= Beginning of Section =
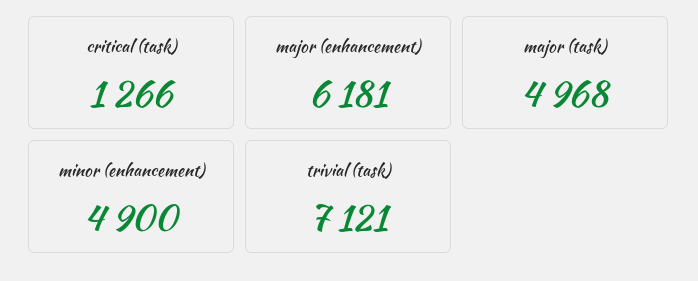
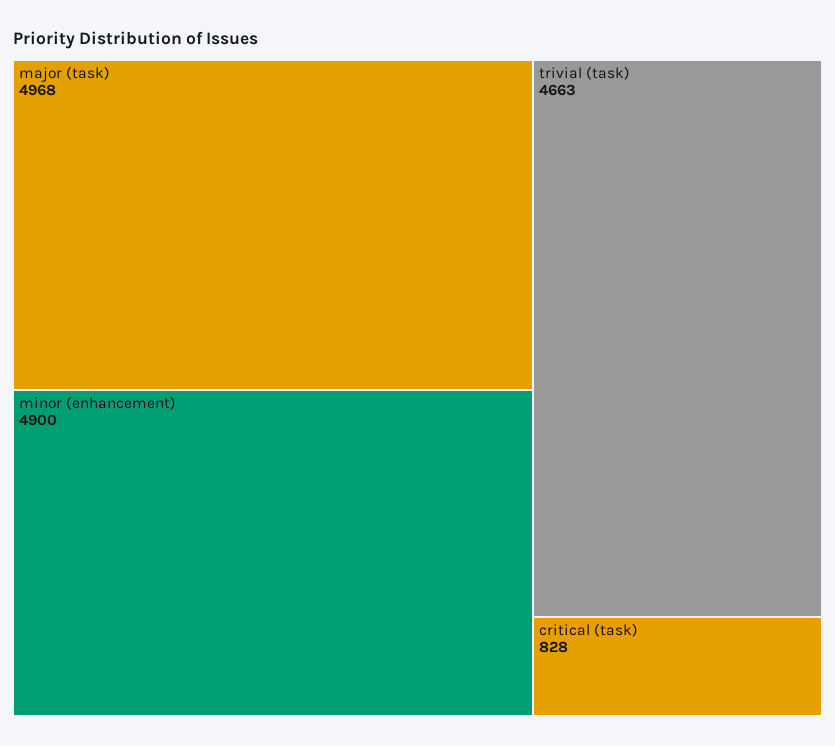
  {
-   "critical (task)": 1266,
+   "critical (task)": 828,
-   "major (enhancement)": 6181,
    "major (task)": 4968,
    "minor (enhancement)": 4900,
-   "trivial (task)": 7121
+   "trivial (task)": 4663
  }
= End of Section =
§ **Activity**: Using the listing above, return all lines where the word "major" occurs.

§ **Output of the exercise**:
-   "major (enhancement)": 6181,
    "major (task)": 4968,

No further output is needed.